Pricing alternative to Escape

The platform offers a free tier at zero cost, with three scans per month and CLI access. The Starter tier is priced at 99 US dollars per month, supporting scans for up to 15 APIs, monthly assessments, a web dashboard, email alerts, and the MCP Server. The Pro tier is priced at 499 US dollars per month for 100 APIs, with additional APIs billed at 7 US dollars each, adding continuous monitoring, GitHub Action gates, CI/CD integration, Slack and Teams alerts, compliance reports, and signed webhooks. The Enterprise tier is typically 2000 US dollars per month or higher, providing unlimited APIs, custom rules, SSO, audit logs, an SLA, and dedicated support.

The scanner performs black-box assessments aligned to the OWASP API Top 10 (2023), covering authentication bypass, JWT misconfigurations such as alg none and expired tokens, BOLA and IDOR via adjacent ID probing, BFLA and privilege escalation through admin endpoint discovery, and property authorization over-exposure.

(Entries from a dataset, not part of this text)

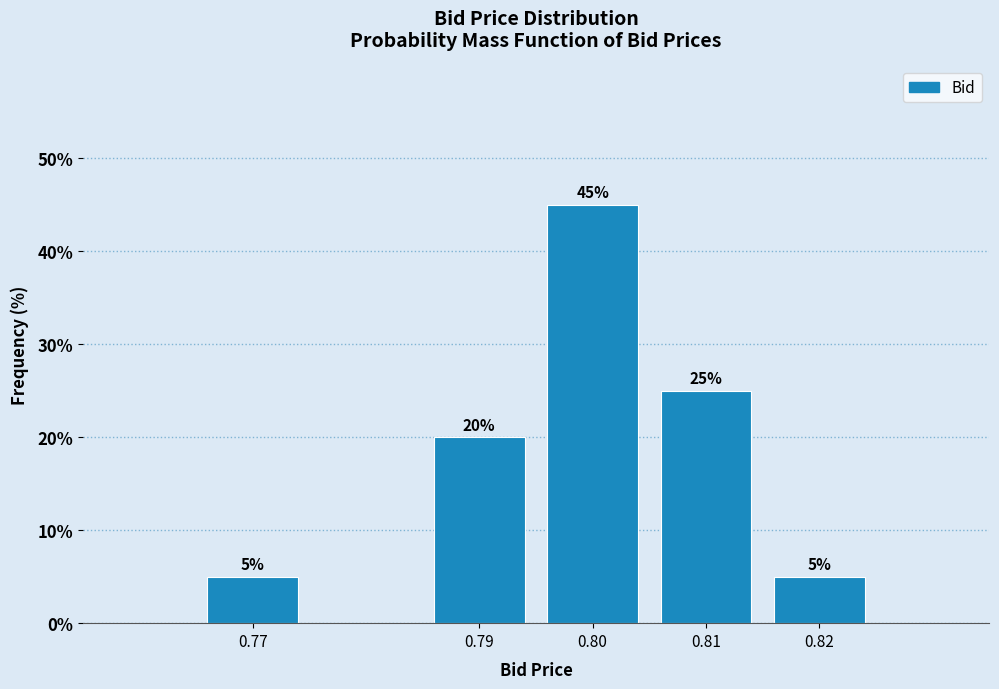

Reading right to left, transcribe all the data shown in this chart.

0.82=5	0.81=25	0.80=45	0.79=20	0.77=5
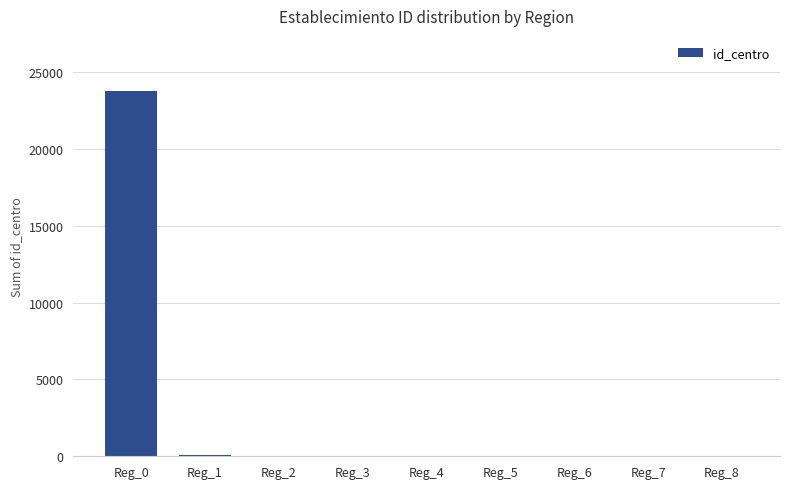

The value at Reg_0 is 40702. True or false?

False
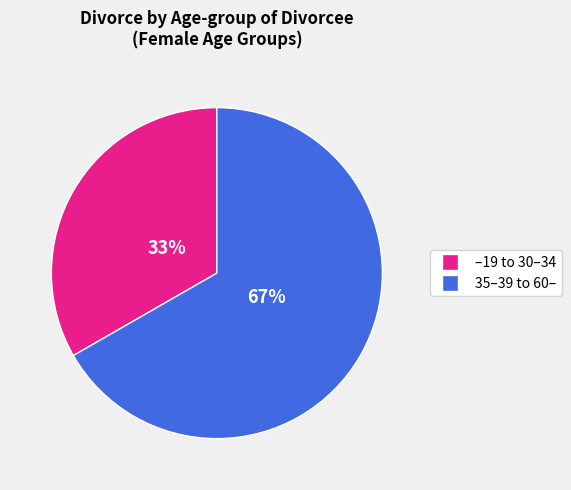

Which category accounts for the majority?

35–39 to 60–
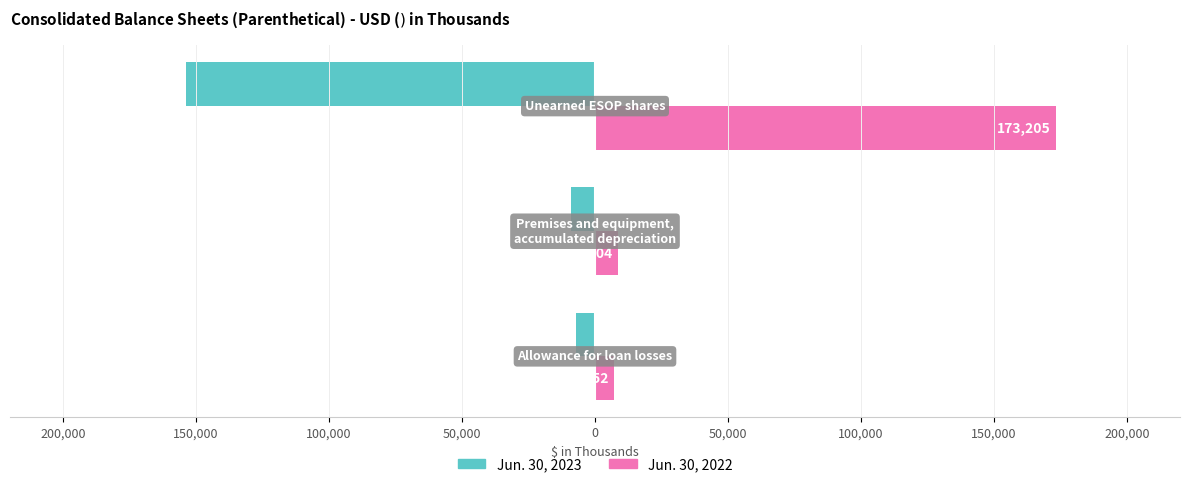

How many data points in Jun. 30, 2022 are less than 8704?

1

It identifies input validation issues like CORS wildcards and dangerous HTTP methods, rate limiting and resource consumption signals, and data exposure patterns including PII such as email and context-aware SSN, as well as API key formats for AWS, Stripe, GitHub, and Slack. Encryption checks include HTTPS redirects, HSTS, and cookie flags. SSRF probes target URL-accepting parameters and internal IP bypass attempts. The scanner also covers inventory management issues like missing versioning and server fingerprinting, unsafe consumption surfaces, and 18 LLM adversarial probe categories across Quick, Standard, and Deep tiers. Findings are mapped to PCI-DSS 4.0, SOC 2 Type II, and OWASP API Top 10 (2023).

Authenticated scanning is available from the Starter tier upward, supporting Bearer tokens, API keys, Basic auth, and cookies. Domain verification requires a DNS TXT record or an HTTP well-known file to ensure only the domain owner can submit credentials. A strict header allowlist is enforced, permitting only Authorization, X-API-Key, Cookie, and X-Custom-* headers. OpenAPI 3.0, 3.1, and Swagger 2.0 specifications are parsed with recursive $ref resolution, and findings are cross-referenced against spec definitions to identify undefined security schemes, sensitive fields, deprecated operations, and missing pagination.

The web dashboard centralizes scan management, enabling review of reports, tracking score trends, and downloading branded compliance PDFs. The CLI, distributed as an npm package named middlebrick, is invoked with the command middlebrick scan <url> and supports JSON or text output. A GitHub Action is provided to act as a CI/CD gate, failing the build when the score drops below a configured threshold. An MCP Server allows scans from AI coding assistants such as Claude and Cursor. A programmatic API client supports custom integrations for continuous workflows.

Scanning is read-only, and no destructive payloads are ever sent. Private IPs, localhost, and cloud metadata endpoints are blocked at multiple layers. Scan duration is typically under one minute. Continuous monitoring on the Pro tier executes scheduled rescans every 6 hours, daily, weekly, or monthly, with diff detection to surface new findings, resolved findings, and score drift. Email alerts are rate-limited to one per hour per API. HMAC-SHA256 signed webhooks are delivered, with auto-disable after 5 consecutive failures. Customer data can be deleted on demand and is purged within 30 days of cancellation; data is never sold and is not used for model training.